For the entries below, how many lines contain the word "background"? Reply with the number and nothing else.

[[ EXERCISE MATERIALS open ]]

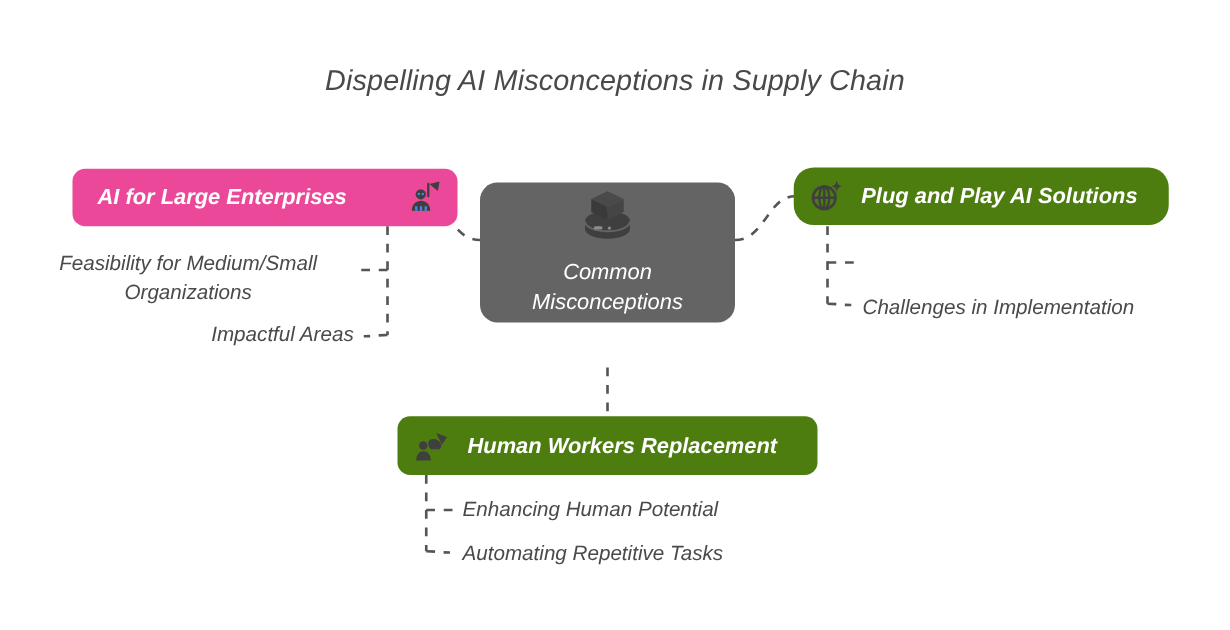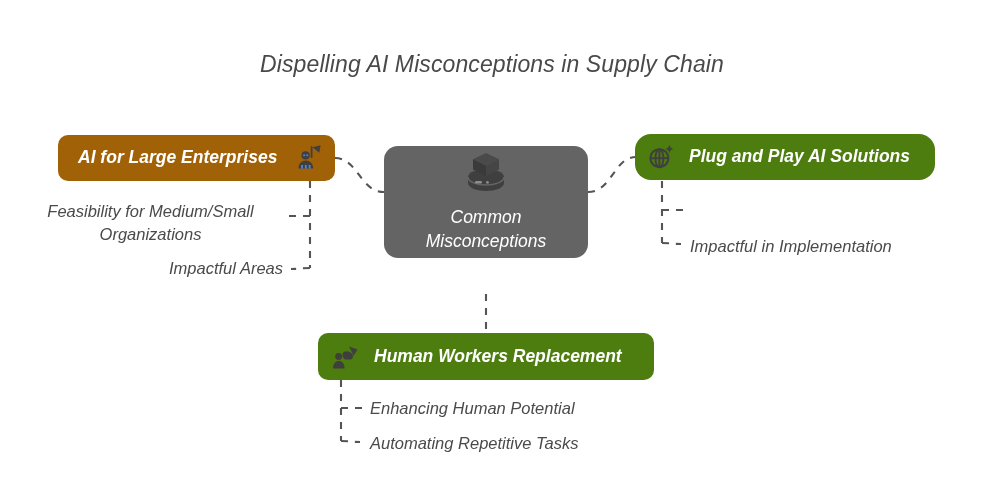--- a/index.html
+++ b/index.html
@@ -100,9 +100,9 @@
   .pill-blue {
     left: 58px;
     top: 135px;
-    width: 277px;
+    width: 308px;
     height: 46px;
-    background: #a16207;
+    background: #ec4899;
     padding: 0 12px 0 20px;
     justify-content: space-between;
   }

[[ EXERCISE MATERIALS closed ]]

RESPONSE TO THE EXERCISE »
2